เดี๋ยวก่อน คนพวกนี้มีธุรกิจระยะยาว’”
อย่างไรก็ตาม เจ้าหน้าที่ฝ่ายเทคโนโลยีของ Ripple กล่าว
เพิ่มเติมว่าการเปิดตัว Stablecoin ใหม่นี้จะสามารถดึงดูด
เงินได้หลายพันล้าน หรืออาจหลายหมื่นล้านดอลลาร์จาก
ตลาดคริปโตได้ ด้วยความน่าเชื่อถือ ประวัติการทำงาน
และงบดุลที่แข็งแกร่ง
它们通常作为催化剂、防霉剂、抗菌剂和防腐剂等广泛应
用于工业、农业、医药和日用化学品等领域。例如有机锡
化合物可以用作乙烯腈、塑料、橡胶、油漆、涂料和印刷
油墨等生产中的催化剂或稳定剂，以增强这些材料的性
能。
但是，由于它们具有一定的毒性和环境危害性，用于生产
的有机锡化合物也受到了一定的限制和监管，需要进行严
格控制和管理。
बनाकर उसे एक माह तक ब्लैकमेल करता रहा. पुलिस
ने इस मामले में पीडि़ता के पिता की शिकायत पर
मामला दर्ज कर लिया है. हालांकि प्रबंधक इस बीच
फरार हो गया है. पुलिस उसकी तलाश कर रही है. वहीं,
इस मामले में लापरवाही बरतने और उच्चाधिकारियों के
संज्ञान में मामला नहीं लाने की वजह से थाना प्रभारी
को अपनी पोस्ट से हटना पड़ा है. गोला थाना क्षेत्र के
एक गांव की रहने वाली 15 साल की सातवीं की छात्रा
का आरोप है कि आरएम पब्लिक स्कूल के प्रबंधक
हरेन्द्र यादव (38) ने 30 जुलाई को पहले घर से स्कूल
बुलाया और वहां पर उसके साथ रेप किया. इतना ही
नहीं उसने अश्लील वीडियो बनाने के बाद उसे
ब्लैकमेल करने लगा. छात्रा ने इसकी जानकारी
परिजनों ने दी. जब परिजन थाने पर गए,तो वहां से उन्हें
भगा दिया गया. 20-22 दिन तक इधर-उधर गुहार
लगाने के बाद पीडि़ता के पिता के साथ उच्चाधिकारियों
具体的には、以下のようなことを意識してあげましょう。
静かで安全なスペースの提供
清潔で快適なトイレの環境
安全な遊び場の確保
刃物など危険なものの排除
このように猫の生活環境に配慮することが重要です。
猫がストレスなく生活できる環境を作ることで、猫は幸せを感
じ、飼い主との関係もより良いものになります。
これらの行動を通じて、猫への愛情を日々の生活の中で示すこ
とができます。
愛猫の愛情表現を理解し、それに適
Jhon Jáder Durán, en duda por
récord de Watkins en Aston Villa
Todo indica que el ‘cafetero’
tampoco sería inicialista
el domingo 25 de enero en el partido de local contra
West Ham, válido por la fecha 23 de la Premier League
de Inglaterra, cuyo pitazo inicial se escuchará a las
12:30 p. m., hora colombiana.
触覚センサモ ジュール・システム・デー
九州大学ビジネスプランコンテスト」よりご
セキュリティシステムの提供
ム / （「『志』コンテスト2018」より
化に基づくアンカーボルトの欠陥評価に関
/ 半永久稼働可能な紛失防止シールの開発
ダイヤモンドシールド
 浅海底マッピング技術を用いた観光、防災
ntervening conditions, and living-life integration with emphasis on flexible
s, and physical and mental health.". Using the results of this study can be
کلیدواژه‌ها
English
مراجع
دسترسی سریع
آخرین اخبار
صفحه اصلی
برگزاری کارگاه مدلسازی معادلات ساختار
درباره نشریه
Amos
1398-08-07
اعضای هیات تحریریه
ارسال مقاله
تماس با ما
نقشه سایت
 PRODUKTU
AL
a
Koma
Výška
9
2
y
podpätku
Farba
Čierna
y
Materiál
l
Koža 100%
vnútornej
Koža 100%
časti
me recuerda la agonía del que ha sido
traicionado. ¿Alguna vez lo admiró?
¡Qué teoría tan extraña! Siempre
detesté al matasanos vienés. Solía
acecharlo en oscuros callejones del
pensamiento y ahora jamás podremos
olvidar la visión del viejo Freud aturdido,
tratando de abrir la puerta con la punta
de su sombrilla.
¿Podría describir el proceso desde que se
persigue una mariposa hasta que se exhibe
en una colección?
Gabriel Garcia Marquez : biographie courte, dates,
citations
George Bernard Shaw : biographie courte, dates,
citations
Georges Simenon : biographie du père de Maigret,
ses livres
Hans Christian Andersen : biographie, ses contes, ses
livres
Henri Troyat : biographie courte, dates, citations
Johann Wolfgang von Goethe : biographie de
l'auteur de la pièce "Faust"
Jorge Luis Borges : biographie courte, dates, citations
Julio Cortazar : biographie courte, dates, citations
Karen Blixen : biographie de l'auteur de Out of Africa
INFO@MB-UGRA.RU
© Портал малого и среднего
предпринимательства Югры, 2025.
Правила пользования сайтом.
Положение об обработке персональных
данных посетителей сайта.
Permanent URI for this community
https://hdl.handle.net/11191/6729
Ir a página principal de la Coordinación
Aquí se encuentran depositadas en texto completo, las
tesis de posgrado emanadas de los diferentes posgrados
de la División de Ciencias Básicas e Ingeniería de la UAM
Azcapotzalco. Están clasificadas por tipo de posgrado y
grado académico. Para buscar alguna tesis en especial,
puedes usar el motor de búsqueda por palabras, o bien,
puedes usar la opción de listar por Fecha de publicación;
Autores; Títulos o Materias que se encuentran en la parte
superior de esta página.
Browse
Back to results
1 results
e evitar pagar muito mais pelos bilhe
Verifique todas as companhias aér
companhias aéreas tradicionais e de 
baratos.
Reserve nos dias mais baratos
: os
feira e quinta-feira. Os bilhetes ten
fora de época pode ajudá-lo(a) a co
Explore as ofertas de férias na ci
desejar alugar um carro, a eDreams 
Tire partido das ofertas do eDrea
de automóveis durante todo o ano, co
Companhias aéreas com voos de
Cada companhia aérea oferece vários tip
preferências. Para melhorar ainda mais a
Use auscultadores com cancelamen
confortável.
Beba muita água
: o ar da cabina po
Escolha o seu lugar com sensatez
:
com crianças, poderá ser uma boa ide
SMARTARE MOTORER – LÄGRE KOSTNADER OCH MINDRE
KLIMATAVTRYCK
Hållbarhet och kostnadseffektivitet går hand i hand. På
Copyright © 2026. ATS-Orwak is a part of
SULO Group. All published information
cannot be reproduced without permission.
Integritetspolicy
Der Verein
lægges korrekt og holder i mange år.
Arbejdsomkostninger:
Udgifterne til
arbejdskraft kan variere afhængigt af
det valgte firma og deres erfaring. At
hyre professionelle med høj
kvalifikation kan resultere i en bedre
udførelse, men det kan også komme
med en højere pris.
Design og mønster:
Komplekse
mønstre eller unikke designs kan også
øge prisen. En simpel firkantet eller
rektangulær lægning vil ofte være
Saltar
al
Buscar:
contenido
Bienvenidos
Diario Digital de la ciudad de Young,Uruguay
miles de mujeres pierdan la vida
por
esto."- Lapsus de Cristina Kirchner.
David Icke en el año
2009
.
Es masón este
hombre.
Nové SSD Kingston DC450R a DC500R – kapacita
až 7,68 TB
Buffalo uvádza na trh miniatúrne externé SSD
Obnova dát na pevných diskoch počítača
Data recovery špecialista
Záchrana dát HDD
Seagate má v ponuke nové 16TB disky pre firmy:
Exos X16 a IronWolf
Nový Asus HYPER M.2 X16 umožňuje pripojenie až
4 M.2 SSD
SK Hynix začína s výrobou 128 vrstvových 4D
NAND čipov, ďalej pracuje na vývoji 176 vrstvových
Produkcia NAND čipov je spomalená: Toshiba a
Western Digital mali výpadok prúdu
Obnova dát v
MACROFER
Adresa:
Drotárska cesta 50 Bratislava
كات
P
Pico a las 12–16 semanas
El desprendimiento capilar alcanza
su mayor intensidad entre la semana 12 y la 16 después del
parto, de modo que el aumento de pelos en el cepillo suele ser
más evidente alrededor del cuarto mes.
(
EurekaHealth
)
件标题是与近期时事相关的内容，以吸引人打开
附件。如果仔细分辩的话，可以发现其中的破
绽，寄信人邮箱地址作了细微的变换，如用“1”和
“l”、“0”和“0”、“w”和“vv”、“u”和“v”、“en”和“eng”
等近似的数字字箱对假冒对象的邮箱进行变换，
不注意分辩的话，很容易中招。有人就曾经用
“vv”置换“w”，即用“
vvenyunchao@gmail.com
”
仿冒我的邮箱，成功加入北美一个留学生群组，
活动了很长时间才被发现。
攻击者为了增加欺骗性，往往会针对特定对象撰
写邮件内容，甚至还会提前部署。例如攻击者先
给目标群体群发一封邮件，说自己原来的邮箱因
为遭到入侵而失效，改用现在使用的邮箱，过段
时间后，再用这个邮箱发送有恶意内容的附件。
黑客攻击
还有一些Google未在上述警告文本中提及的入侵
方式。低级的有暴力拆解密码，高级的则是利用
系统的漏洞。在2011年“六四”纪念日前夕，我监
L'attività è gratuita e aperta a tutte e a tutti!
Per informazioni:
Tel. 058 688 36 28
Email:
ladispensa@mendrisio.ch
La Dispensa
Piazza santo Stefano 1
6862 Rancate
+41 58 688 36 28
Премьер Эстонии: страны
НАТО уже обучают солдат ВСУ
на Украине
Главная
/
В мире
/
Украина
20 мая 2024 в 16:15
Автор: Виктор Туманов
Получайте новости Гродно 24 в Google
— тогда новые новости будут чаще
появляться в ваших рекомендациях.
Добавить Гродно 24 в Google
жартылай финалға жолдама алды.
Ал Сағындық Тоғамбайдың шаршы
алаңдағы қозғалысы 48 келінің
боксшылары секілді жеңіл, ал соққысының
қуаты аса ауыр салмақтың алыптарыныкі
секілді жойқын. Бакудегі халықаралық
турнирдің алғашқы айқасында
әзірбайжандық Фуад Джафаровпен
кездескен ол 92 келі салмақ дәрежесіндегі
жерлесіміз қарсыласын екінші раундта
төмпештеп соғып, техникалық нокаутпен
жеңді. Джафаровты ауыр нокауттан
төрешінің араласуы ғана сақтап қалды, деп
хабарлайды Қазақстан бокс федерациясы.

▶ [TASK BRIEF]
The answer is each line from the entries above in which the word "mais" occurs.

▶ [RESULT FOR THIS TASK]
e evitar pagar muito mais pelos bilhe
Reserve nos dias mais baratos
preferências. Para melhorar ainda mais a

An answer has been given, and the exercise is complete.